(Stored data entries)
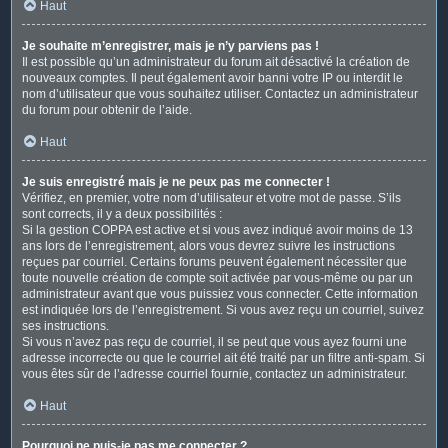
Haut
Je souhaite m’enregistrer, mais je n’y parviens pas !
Il est possible qu’un administrateur du forum ait désactivé la création de
nouveaux comptes. Il peut également avoir banni votre IP ou interdit le
nom d’utilisateur que vous souhaitez utiliser. Contactez un administrateur
du forum pour obtenir de l’aide.
Haut
Je suis enregistré mais je ne peux pas me connecter !
Vérifiez, en premier, votre nom d’utilisateur et votre mot de passe. S’ils
sont corrects, il y a deux possibilités :
Si la gestion COPPA est active et si vous avez indiqué avoir moins de 13
ans lors de l’enregistrement, alors vous devrez suivre les instructions
reçues par courriel. Certains forums peuvent également nécessiter que
toute nouvelle création de compte soit activée par vous-même ou par un
administrateur avant que vous puissiez vous connecter. Cette information
est indiquée lors de l’enregistrement. Si vous avez reçu un courriel, suivez
ses instructions.
Si vous n’avez pas reçu de courriel, il se peut que vous ayez fourni une
adresse incorrecte ou que le courriel ait été traité par un filtre anti-spam. Si
vous êtes sûr de l’adresse courriel fournie, contactez un administrateur.
Haut
Pourquoi ne puis-je pas me connecter ?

• _Exercise aim_
Transcribe every record above exactly, leaving out the pictures.

• _Task answer_
Haut
Je souhaite m’enregistrer, mais je n’y parviens pas !
Il est possible qu’un administrateur du forum ait désactivé la création de
nouveaux comptes. Il peut également avoir banni votre IP ou interdit le
nom d’utilisateur que vous souhaitez utiliser. Contactez un administrateur
du forum pour obtenir de l’aide.
Haut
Je suis enregistré mais je ne peux pas me connecter !
Vérifiez, en premier, votre nom d’utilisateur et votre mot de passe. S’ils
sont corrects, il y a deux possibilités :
Si la gestion COPPA est active et si vous avez indiqué avoir moins de 13
ans lors de l’enregistrement, alors vous devrez suivre les instructions
reçues par courriel. Certains forums peuvent également nécessiter que
toute nouvelle création de compte soit activée par vous-même ou par un
administrateur avant que vous puissiez vous connecter. Cette information
est indiquée lors de l’enregistrement. Si vous avez reçu un courriel, suivez
ses instructions.
Si vous n’avez pas reçu de courriel, il se peut que vous ayez fourni une
adresse incorrecte ou que le courriel ait été traité par un filtre anti-spam. Si
vous êtes sûr de l’adresse courriel fournie, contactez un administrateur.
Haut
Pourquoi ne puis-je pas me connecter ?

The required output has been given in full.